Not a moment too soon, the Senate has confirmed President Obama’s nominee to head the Census Bureau, and now preparations on the critical 2010 national head count can begin in earnest. One of the first issues our Constitution addressed was the requirement to hold a decennial census. It used the phrase “actual Enumeration,” which probably seemed unremarkable at the time but has since become an issue of political controversy. The official now responsible for that count is Robert Groves, 60, a respected survey researcher from the University of Michigan and a former associate director of the Census.
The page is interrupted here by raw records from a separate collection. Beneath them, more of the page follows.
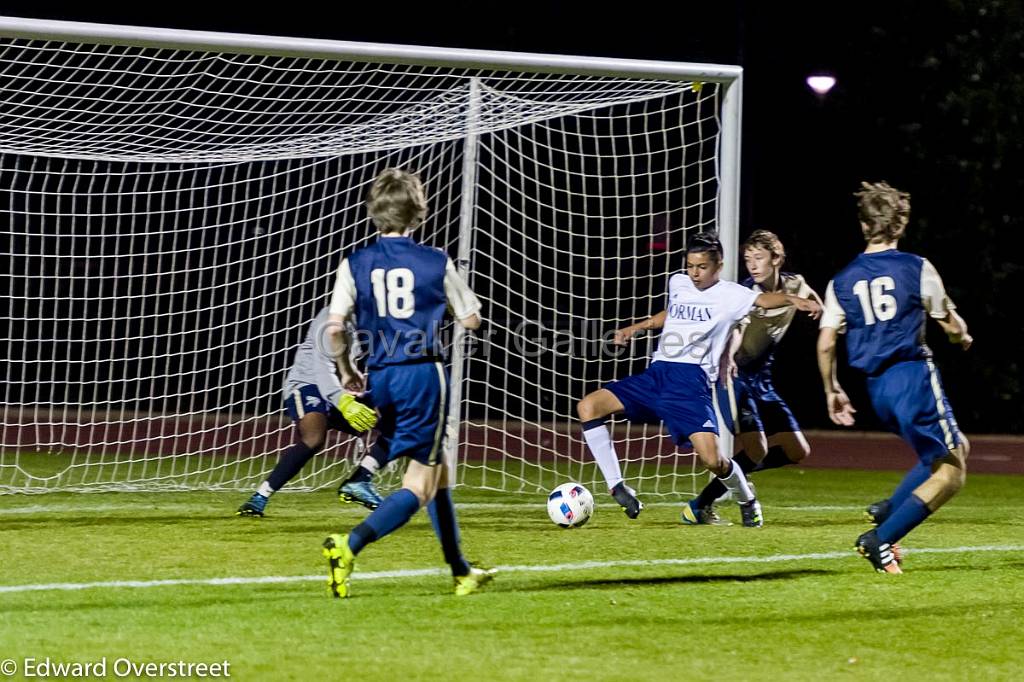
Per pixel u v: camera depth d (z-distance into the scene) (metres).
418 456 14.12
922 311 16.09
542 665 11.49
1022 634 13.09
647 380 20.08
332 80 47.31
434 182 39.69
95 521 20.06
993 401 46.25
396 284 13.97
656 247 43.38
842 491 27.28
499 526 20.38
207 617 13.20
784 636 12.86
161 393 45.38
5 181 46.31
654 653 12.04
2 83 39.25
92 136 27.73
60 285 45.94
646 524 20.86
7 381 29.45
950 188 46.34
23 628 12.57
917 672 11.55
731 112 24.34
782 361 46.81
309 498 23.95
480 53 22.78
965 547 18.83
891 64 46.56
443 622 13.14
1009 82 46.19
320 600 14.13
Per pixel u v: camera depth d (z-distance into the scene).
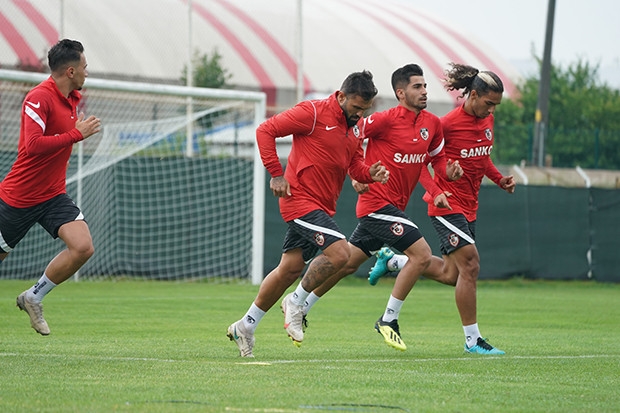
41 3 85.62
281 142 82.44
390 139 28.77
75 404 17.56
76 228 26.58
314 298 29.36
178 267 65.56
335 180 26.47
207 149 68.75
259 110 62.41
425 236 67.00
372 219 28.86
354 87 25.53
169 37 91.81
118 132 64.06
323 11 122.56
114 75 84.88
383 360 26.33
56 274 26.62
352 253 29.81
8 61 78.00
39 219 27.06
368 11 127.06
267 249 66.44
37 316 27.12
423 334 36.38
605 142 89.31
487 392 20.41
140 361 24.55
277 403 18.08
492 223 69.06
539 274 69.94
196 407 17.39
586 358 27.77
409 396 19.42
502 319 44.78
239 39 99.00
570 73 115.56
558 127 113.38
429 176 29.20
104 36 87.50
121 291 56.81
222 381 20.84
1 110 65.44
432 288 67.06
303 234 25.98
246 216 66.62
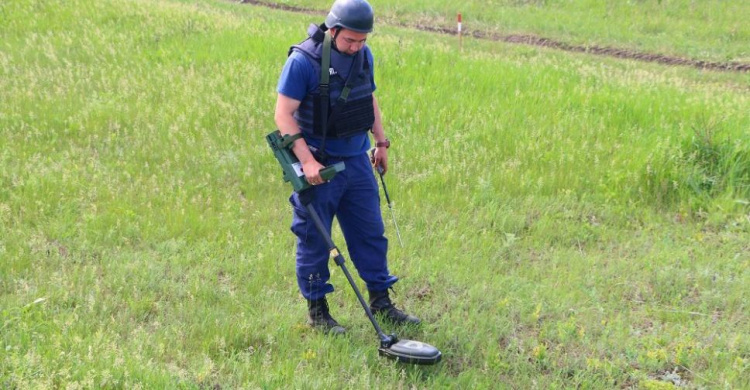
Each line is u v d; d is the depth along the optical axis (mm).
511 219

He has already found himself back in the identical controversy as when he left the Census in the 1990s. The dispute is over statistical sampling, and it breaks down by party. Census takers going door to door and relying on mail-in questionnaires typically undercount inner-city dwellers and non-English speakers, people generally believed to skew heavily Democratic. The Census has long wanted to use statistical sampling techniques to make up for the undercount, but the Republicans have insisted on “actual Enumeration,” a monumental task in a nation of 307 million people.

It is not an idle, abstract issue. The Census estimates that about 14 percent of the population is at risk of being undercounted. The final numbers are used to determine the number of U.S. House seats each state gets, how state legislatures are apportioned, and how $400 billion in annual federal aid is divvied up.

Groves was easily approved by the Senate Committee on Homeland Security, but a group of Republicans blocked a vote in the full Senate over concerns about statistical sampling; whether ACORN, the organization accused of vote fraud, would be among the volunteer organizations the Census enlists; to protest the timing of Sonia Sotomayor’s Supreme Court hearings; and maybe just sheer cussedness.

Senate Democratic leader Harry Reid finally called a procedural vote to override the delays, and the 76-15 outcome was a good barometer of Senate sentiment on what was a needless and even reckless delay.

Now if only Americans will do their part by cooperating with the Census.